> [Task item]:
Can you reproduce, word for word and in full, the profile of handball player Alicia Toublanc shown below?

Alicia Toublanc (born 3 May 1996) is a French handball player who plays for Brest Bretagne Handball and the French national team as a right wing.

She joined the Brest Bretagne Handball academy in 2014 and signed her first professional contract in 2017.

She suffered from an anterior cruciate ligament (ACL) injury twice in her career, on the same knee, in 2015 and 2017.

Achievements

Club

International 
 EHF Champions League
 Finalist: 2021 (with Brest Bretagne Handball)

Domestic

 French league:
 Winner : 2021 (with Brest Bretagne Handball)
 Tied 1st: 2020 (with Brest Bretagne Handball)
 Runner up: 2017, 2018 and 2022 (with Brest Bretagne Handball)

 French Cup (Coupe de France):
 Winner : 2016, 2018 and 2021 (with Brest Bretagne Handball)
 Runner up: 2019 (with Brest Bretagne Handball)

> [Data for review]:
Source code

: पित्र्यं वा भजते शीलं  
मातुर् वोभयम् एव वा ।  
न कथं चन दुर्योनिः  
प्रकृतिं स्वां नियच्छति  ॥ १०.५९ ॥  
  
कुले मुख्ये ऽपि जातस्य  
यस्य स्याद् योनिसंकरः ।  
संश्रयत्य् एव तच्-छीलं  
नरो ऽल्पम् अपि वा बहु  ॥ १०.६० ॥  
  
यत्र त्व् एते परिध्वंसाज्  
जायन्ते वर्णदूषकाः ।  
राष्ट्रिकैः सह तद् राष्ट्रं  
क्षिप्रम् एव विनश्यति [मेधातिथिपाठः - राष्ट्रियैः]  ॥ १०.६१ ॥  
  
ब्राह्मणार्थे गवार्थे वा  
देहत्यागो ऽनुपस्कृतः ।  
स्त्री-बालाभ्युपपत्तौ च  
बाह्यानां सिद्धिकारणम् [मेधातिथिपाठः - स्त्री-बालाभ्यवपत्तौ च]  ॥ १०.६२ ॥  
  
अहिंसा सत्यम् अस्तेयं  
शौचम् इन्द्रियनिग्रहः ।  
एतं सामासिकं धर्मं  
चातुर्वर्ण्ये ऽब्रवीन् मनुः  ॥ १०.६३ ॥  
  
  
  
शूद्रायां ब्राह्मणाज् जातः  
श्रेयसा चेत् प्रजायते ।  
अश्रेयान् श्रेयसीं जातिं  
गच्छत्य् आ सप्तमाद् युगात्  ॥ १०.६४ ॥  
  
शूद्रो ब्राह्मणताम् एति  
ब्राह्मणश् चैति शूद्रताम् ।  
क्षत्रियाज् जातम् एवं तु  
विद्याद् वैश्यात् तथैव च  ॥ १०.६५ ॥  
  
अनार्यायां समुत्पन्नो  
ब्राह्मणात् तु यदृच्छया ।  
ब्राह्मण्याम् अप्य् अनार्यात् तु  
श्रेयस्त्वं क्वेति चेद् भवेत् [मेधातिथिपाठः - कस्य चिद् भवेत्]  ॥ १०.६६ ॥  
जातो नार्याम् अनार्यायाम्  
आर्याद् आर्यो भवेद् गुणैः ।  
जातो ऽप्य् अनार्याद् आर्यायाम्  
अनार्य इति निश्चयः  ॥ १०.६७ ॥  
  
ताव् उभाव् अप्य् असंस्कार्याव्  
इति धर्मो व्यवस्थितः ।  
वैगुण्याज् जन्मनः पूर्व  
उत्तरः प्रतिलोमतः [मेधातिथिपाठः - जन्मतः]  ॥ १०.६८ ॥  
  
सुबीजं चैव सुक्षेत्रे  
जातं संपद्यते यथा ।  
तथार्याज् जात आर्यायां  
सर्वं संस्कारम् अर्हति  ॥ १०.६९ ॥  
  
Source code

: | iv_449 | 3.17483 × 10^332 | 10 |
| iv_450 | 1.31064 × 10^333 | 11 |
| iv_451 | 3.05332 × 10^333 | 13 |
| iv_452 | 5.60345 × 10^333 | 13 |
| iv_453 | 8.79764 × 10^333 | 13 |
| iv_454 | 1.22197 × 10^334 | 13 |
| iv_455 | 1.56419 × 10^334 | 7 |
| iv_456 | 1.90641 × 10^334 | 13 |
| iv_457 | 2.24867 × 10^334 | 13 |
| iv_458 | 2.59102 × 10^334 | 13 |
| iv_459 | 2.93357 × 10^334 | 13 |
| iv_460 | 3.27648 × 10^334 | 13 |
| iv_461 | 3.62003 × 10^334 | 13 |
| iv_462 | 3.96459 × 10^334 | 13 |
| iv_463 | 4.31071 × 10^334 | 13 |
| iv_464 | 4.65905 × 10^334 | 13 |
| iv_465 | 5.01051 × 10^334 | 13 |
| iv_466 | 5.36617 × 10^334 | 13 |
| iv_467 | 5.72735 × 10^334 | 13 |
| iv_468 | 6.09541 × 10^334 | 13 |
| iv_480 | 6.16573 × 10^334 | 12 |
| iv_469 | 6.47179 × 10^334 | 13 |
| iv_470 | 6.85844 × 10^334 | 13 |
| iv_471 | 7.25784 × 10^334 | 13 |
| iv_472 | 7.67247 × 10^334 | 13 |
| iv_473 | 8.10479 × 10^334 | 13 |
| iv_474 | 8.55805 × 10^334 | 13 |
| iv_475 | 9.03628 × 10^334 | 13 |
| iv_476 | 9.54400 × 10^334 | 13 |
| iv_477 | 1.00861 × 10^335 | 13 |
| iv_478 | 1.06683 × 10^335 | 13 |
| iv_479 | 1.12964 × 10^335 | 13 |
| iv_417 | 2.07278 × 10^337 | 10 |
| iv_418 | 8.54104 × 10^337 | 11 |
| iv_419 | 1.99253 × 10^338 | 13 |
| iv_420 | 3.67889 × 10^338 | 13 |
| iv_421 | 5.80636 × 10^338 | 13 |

> [Exercise answer]:
Alicia Toublanc (born 3 May 1996) is a French handball player who plays for Brest Bretagne Handball and the French national team as a right wing.

She joined the Brest Bretagne Handball academy in 2014 and signed her first professional contract in 2017.

She suffered from an anterior cruciate ligament (ACL) injury twice in her career, on the same knee, in 2015 and 2017.

Achievements

Club

International 
 EHF Champions League
 Finalist: 2021 (with Brest Bretagne Handball)

Domestic

 French league:
 Winner : 2021 (with Brest Bretagne Handball)
 Tied 1st: 2020 (with Brest Bretagne Handball)
 Runner up: 2017, 2018 and 2022 (with Brest Bretagne Handball)

 French Cup (Coupe de France):
 Winner : 2016, 2018 and 2021 (with Brest Bretagne Handball)
 Runner up: 2019 (with Brest Bretagne Handball)